Comodamente sdraiato sul velluto di una purpurea poltrona adagiata nella fessura del mondo, come in un voyeurismo propedeutico all'attacco, nella fissazione dei più decadenti, sensuali, vischiosi particolari, sfuggenti alla mortificazione dell'universale. Il finto candore di pantaloni bianchi, una mano affusolata che gioca con soffice ciocca di capelli, l'eco di una risata limpida e incosciente dei suoi effetti.
Inciampare con finta maldestrezza, nei lazzi del gioco. Ignorare elegantemente il contesto, brillare di insolente, adolescente bellezza. Sedurre.
"Melody Nelson a des cheveux rouges/ Et c'est leur couleur naturelle"
1971. Decadànce.
Direttamente dai sedili di una Rolls Royce, imbrigliata dalla casualità di un incontro che solletica la mente maschile indolentemente volta all'osservazione di porzioni di corpo femminile acerbo, rilucente grazia, pulsante fresca energia, regale innocenza. Vertigine. Così forte vertigine, da ispirare un capolavoro.
Il flusso di coscienza rende il basso un morboso ammiccamento, imbrigliando nelle maglie di un tessuto sonoro impalpabile, disteso con abile perizia dall'arco smaliziato, annunciando l'imminente catastrofe emozionale, anello di congiunzione tra Eros e Thanatos, drogato della sua stessa, perforante sensazione di pericolo ("Melody"). E se la conditio sine qua non di una pulsione così opprimente è "Un petit animal... Une adorable garçonne/ Et si délicieuse enfant", ogni vano tentativo di moralistico sdegno, di fronte a tale morbosità, svanisce al sublime scolpito nell'aria dalla decadenza di "Histoire de Melody Nelson". Delicate rose bianche, screziate solo della propria penombra interiore, al cospetto della Ninfa Incosciente, galantemente guidata alla soavità del valzer ("Valse de Melody").

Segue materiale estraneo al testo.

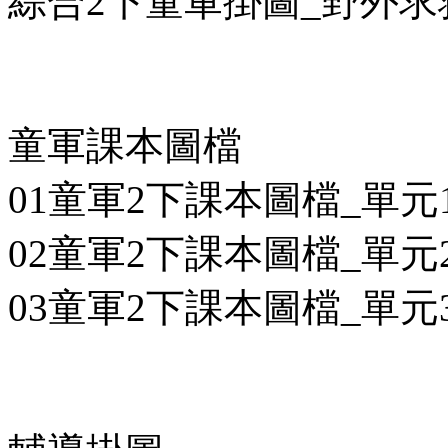
綜合2下童軍掛圖_野外求救
童軍課本圖檔
01童軍2下課本圖檔_單元1
02童軍2下課本圖檔_單元2
03童軍2下課本圖檔_單元3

La lucidità che emerge dopo lo stordimento dei sensi piange la sua stessa ossessione, soleggiata, nel suo ammettere l'ineluttabilità del Caso, dal fiato che ne testimonia il residuo arrancare alla vita ("Ah Melody"). L'Hotel nel quale consumare la fisicità della mania non può che essere particulier, rovina liberty, con i dipinti di Afrodite e Salomè sulle pareti della scala che conduce ai peccati della stanza 44, la stanza di Cleopatra, con le colonne del letto in stile rococò e un grande specchio in cui riflettere il rimescolamento degli umori ("L'Hotel Particulier").
La dilatazione spazio-temporale ammorba tutto il disco. E se ne resta quasi intossicati sulla distorsione della chitarra di "En Melody", provocata dal ridere brillo di Jane Birkin. E quel che resta non è che il ricordo di un dolce disastro, svanito come ineffabile evanescenza, lasciando alla deriva del ricordo sempre troppo incandescente per sperare di svanire, un flashback psico-fisico, bulimico di sensualità, che tocca il climax epico nell'estasi del coro finale, direttamente dall'Olimpo dei Sensi "Cargo Culte".
Opera unica e irripetibile, "Histoire de Melody Nelson" dischiude il segreto più umanamente vero della sensualità, isolandoci dall'uniforme moralistica che ogni religioso decalogo richiede, e lasciandoci fluttuare sulle nostre stesse, innocenti perversioni, come la più ammaliante e decadente delle fughe.